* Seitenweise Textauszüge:
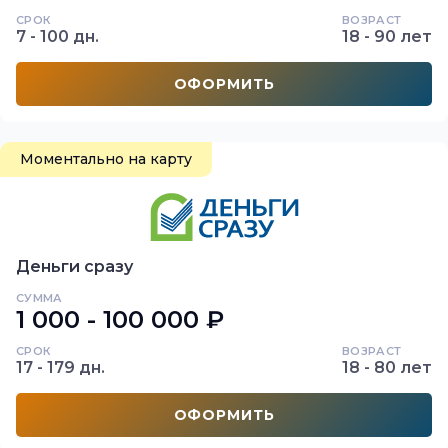
СРОК
ВОЗРАСТ
7 - 100 дн.
18 - 90 лет
ОФОРМИТЬ
Моментально на карту
Деньги сразу
СУММА
1 000 - 100 000 ₽
СРОК
ВОЗРАСТ
17 - 179 дн.
18 - 80 лет
ОФОРМИТЬ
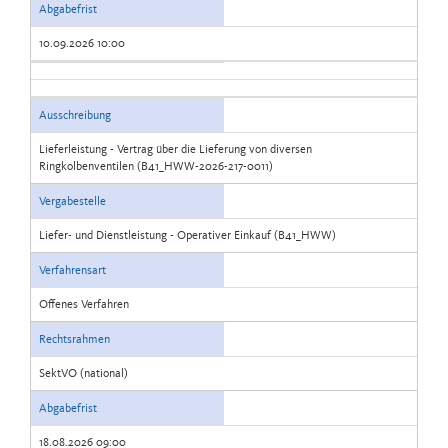
Abgabefrist
10.09.2026 10:00
Ausschreibung
Lieferleistung - Vertrag über die Lieferung von diversen
Ringkolbenventilen (B41_HWW-2026-217-0011)
Vergabestelle
Liefer- und Dienstleistung - Operativer Einkauf (B41_HWW)
Verfahrensart
Offenes Verfahren
Rechtsrahmen
SektVO (national)
Abgabefrist
18.08.2026 09:00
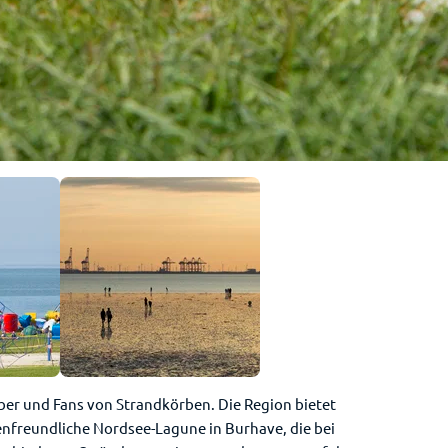
der Strand aus
haber und Fans von Strandkörben. Die Region bietet
nfreundliche Nordsee-Lagune in Burhave, die bei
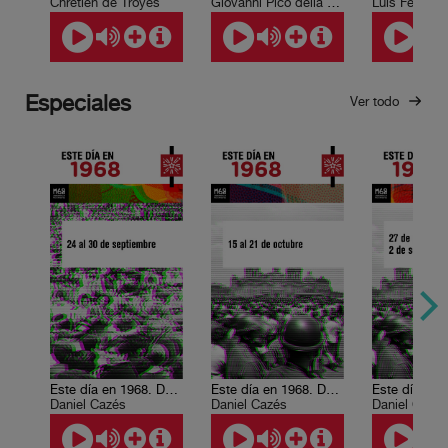
Chrétien de Troyes
Giovanni Pico della Mirandola.
Luis Felipe 
Especiales
Ver todo
Este día en 1968. Del 24 al 30 de septiembre
Este día en 1968. Del 15 al 21 de octubre
Daniel Cazés
Daniel Cazés
Daniel Cazé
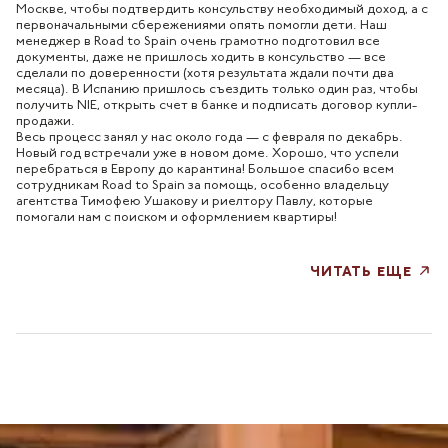
Москве, чтобы подтвердить консульству необходимый доход, а с
первоначальными сбережениями опять помогли дети. Наш
менеджер в Road to Spain очень грамотно подготовил все
документы, даже не пришлось ходить в консульство — все
сделали по доверенности (хотя результата ждали почти два
месяца). В Испанию пришлось съездить только один раз, чтобы
получить NIE, открыть счет в банке и подписать договор купли-
продажи.
Весь процесс занял у нас около года — с февраля по декабрь.
Новый год встречали уже в новом доме. Хорошо, что успели
перебраться в Европу до карантина! Большое спасибо всем
сотрудникам Road to Spain за помощь, особенно владельцу
агентства Тимофею Ушакову и риелтору Павлу, которые
помогали нам с поиском и оформлением квартиры!
ЧИТАТЬ ЕЩЕ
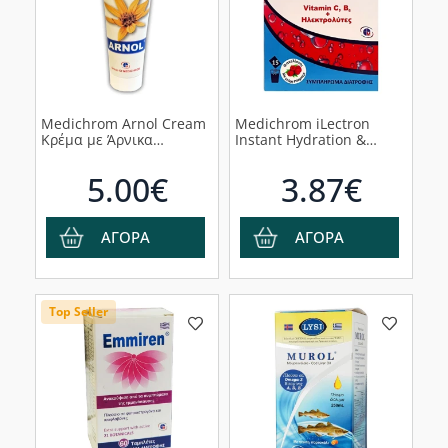
Medichrom Arnol Cream
Medichrom iLectron
Κρέμα με Άρνικα
Instant Hydration &
Μοντάνα, 50ml
Electrolyte Recovery
Συμπλήρωμα Διατροφής
5.00€
3.87€
με Γεύση Rasberry,
15φακελάκια
ΑΓΟΡΑ
ΑΓΟΡΑ
Top Seller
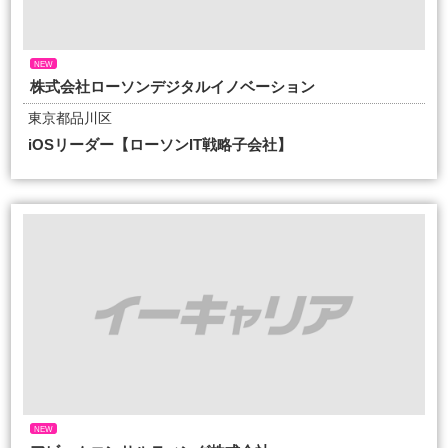
NEW
株式会社ローソンデジタルイノベーション
東京都品川区
iOSリーダー【ローソンIT戦略子会社】
NEW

* ARBEITSAUFTRAG:
Zieh aus der Liste oben alle Zeilen heraus, in denen die Zeichenfolge "Road" vorkommt.

* LÖSUNG:
менеджер в Road to Spain очень грамотно подготовил все
сотрудникам Road to Spain за помощь, особенно владельцу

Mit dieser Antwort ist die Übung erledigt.